In het buurland van Marokko, Algerije, woedde van 1992 tot 2002 een uiterst gewelddadige oorlog tussen het regeringsleger en de gewapende fundamentalistische ondergrondse beweging van het Islamitische Heilsleger (AIS) en de Gewapende Islamitische Groepen (GIA). Daarbij zijn naar schatting 150.000 Algerijnen omgekomen. Het leger heeft op dit ogenblik de toestand min of meer onder controle, ook al blijven de harde kern van de GIA en een afsplitsing van deze terreurgroep onder de naam GSPC (Groupe salafiste pour la Prédication et le Combat) belangrijke delen van het land onveilig maken met moordpartijen en terreuraanslagen. De monarchie, haar politiek personeel en pers gingen ervan uit dat fundamentalistische terreur in Marokko geen schijn van een kans maakte. “Tot 16 mei 2003,” schrijft Richard Labévière. “In Casablanca ontploffen drie bomautos en een bom. Er vallen meer dan twintig doden [in feite bedroeg het 45, nvdr.]. De drie bomauto’s vliegen in de lucht vlak bij het Belgische consulaat, het hotel Safir en de Kring van de israelitische Alliantie. De bom treft het Spaanse Huis. De overheid stelt weliswaar de hypothese van een buitenlandse betrokkenheid voorop, maar hoedt er zich voor om Al Qaeda onmiddellijk te beschuldigen. De naam van Osama Bin Laden duikt nergens op in de officiële communiqués.”
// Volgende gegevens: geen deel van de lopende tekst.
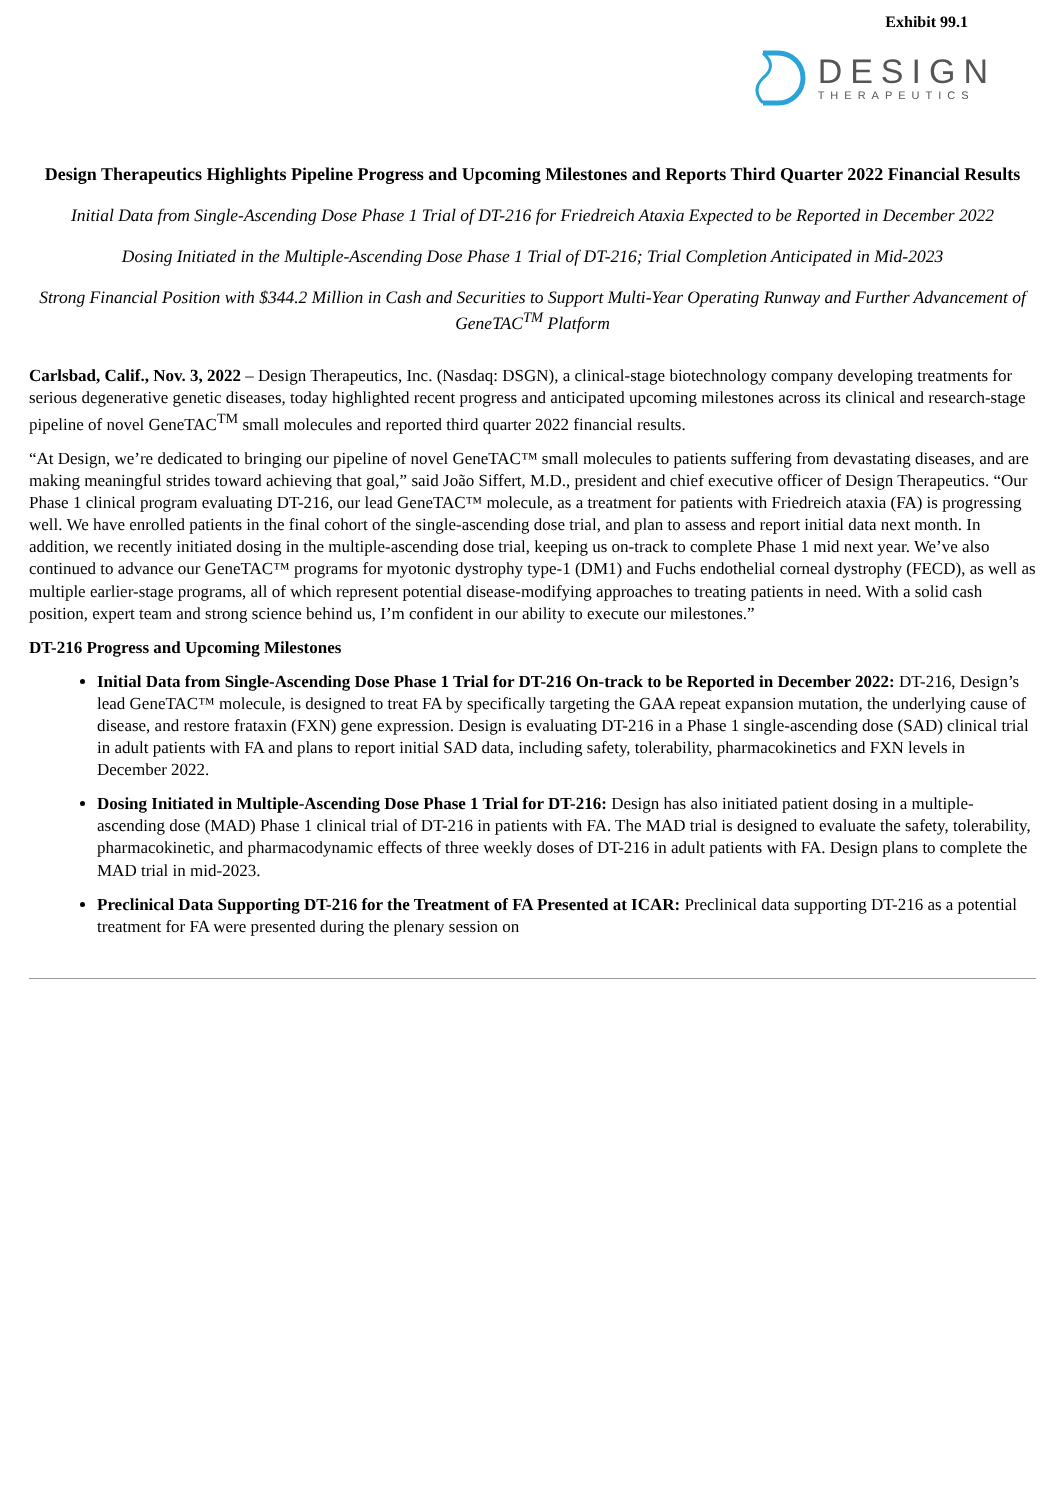Exhibit 99.1
DESIGN
THERAPEUTICS
Design Therapeutics Highlights Pipeline Progress and Upcoming Milestones and Reports Third Quarter 2022 Financial Results
Initial Data from Single-Ascending Dose Phase 1 Trial of DT-216 for Friedreich Ataxia Expected to be Reported in December 2022
Dosing Initiated in the Multiple-Ascending Dose Phase 1 Trial of DT-216; Trial Completion Anticipated in Mid-2023
Strong Financial Position with $344.2 Million in Cash and Securities to Support Multi-Year Operating Runway and Further Advancement of GeneTAC<sup>TM</sup> Platform
Carlsbad, Calif., Nov. 3, 2022 – Design Therapeutics, Inc. (Nasdaq: DSGN), a clinical-stage biotechnology company developing treatments for serious degenerative genetic diseases, today highlighted recent progress and anticipated upcoming milestones across its clinical and research-stage pipeline of novel GeneTAC<sup>TM</sup> small molecules and reported third quarter 2022 financial results.
“At Design, we’re dedicated to bringing our pipeline of novel GeneTAC™ small molecules to patients suffering from devastating diseases, and are making meaningful strides toward achieving that goal,” said João Siffert, M.D., president and chief executive officer of Design Therapeutics. “Our Phase 1 clinical program evaluating DT-216, our lead GeneTAC™ molecule, as a treatment for patients with Friedreich ataxia (FA) is progressing well. We have enrolled patients in the final cohort of the single-ascending dose trial, and plan to assess and report initial data next month. In addition, we recently initiated dosing in the multiple-ascending dose trial, keeping us on-track to complete Phase 1 mid next year. We’ve also continued to advance our GeneTAC™ programs for myotonic dystrophy type-1 (DM1) and Fuchs endothelial corneal dystrophy (FECD), as well as multiple earlier-stage programs, all of which represent potential disease-modifying approaches to treating patients in need. With a solid cash position, expert team and strong science behind us, I’m confident in our ability to execute our milestones.”
DT-216 Progress and Upcoming Milestones
Initial Data from Single-Ascending Dose Phase 1 Trial for DT-216 On-track to be Reported in December 2022: DT-216, Design’s lead GeneTAC™ molecule, is designed to treat FA by specifically targeting the GAA repeat expansion mutation, the underlying cause of disease, and restore frataxin (FXN) gene expression. Design is evaluating DT-216 in a Phase 1 single-ascending dose (SAD) clinical trial in adult patients with FA and plans to report initial SAD data, including safety, tolerability, pharmacokinetics and FXN levels in December 2022.
Dosing Initiated in Multiple-Ascending Dose Phase 1 Trial for DT-216: Design has also initiated patient dosing in a multiple-ascending dose (MAD) Phase 1 clinical trial of DT-216 in patients with FA. The MAD trial is designed to evaluate the safety, tolerability, pharmacokinetic, and pharmacodynamic effects of three weekly doses of DT-216 in adult patients with FA. Design plans to complete the MAD trial in mid-2023.
Preclinical Data Supporting DT-216 for the Treatment of FA Presented at ICAR: Preclinical data supporting DT-216 as a potential treatment for FA were presented during the plenary session on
Drie daders worden op de plaats van de aanslag gevat. Op 6 juni is het aantal gearresteerde verdachten al opgelopen tot zestien, een maand later tot 634. Marokkaanse mensenrechtenorganisaties maken gewag van meerdere duizenden arrestaties in kringen van moslimextremisten van de clandestiene Salafiya Jihadia.
Voor Richard Labévière is de reactie van de overheid opmerkelijk anders dan anders. Hij citeert hiervoor Aboubaker Jamai, de directeur van het onafhankelijke weekblad ‘Journal Hebdomadaire’. Die schreef: “Marokko werd altijd beschouwd als een haven van rust en verdraagzaamheid en als er problemen waren, schreven we die toe aan buitenlandse agitatoren. Vandaag kunnen we ons hoofd niet langer in het zand steken. Deze keer zijn de terroristen allemaal Marokkanen. Ze zijn allemaal opgegroeid in armoede. Geen enkele van hen heeft ooit het land verlaten. De radicale islam heeft goed en wel zijn intrede gedaan in ons land en vindt er gewillige rekruten.”
De meerderheid van de gearresteerde terroristen komt uit de bidonvilles van Casablanca, waar de schrijnende armoede de aanhang van de Salafiya Jihadia naar recordhoogten jaagt.
Als conclusie op de aanslagen in Casablanca geeft Labévière het woord aan de Marokkaanse politoloog, Ahmed Benani. Volgens hem “zijn in Casablanca wellicht slapende cellen aan het werk geweest van een of andere neosalafistische strekking, of zelfs agenten van de veiligheidsdiensten, die orders hebben gekregen om een klimaat van onveiligheid te creëren om beter de latente sociale onrust de kop in te drukken. Daarom is een Algerijns scenario in Marokko niet langer uit te sluiten. De gewelddadige omwentelingen, die onze planeet kent, zullen niet langer aan Marokko voorbijgaan, noch aan andere landen (al dan niet Arabische). De strijd tegen het terrorisme zal zonder enige twijfel gepaard moeten gaan met de strijd tegen het staatsterrorisme, voor de secularisering van het politieke leven en de instelling van een echte pluralistische democratie.”
(Uitpers, nr. 52, 5de jg., april 2004)
(1) Zie ook het in 1999 verschenen Les dollars de la terreur en het interview met Richard Labévière in Uitpers, nummer 2, november 1999.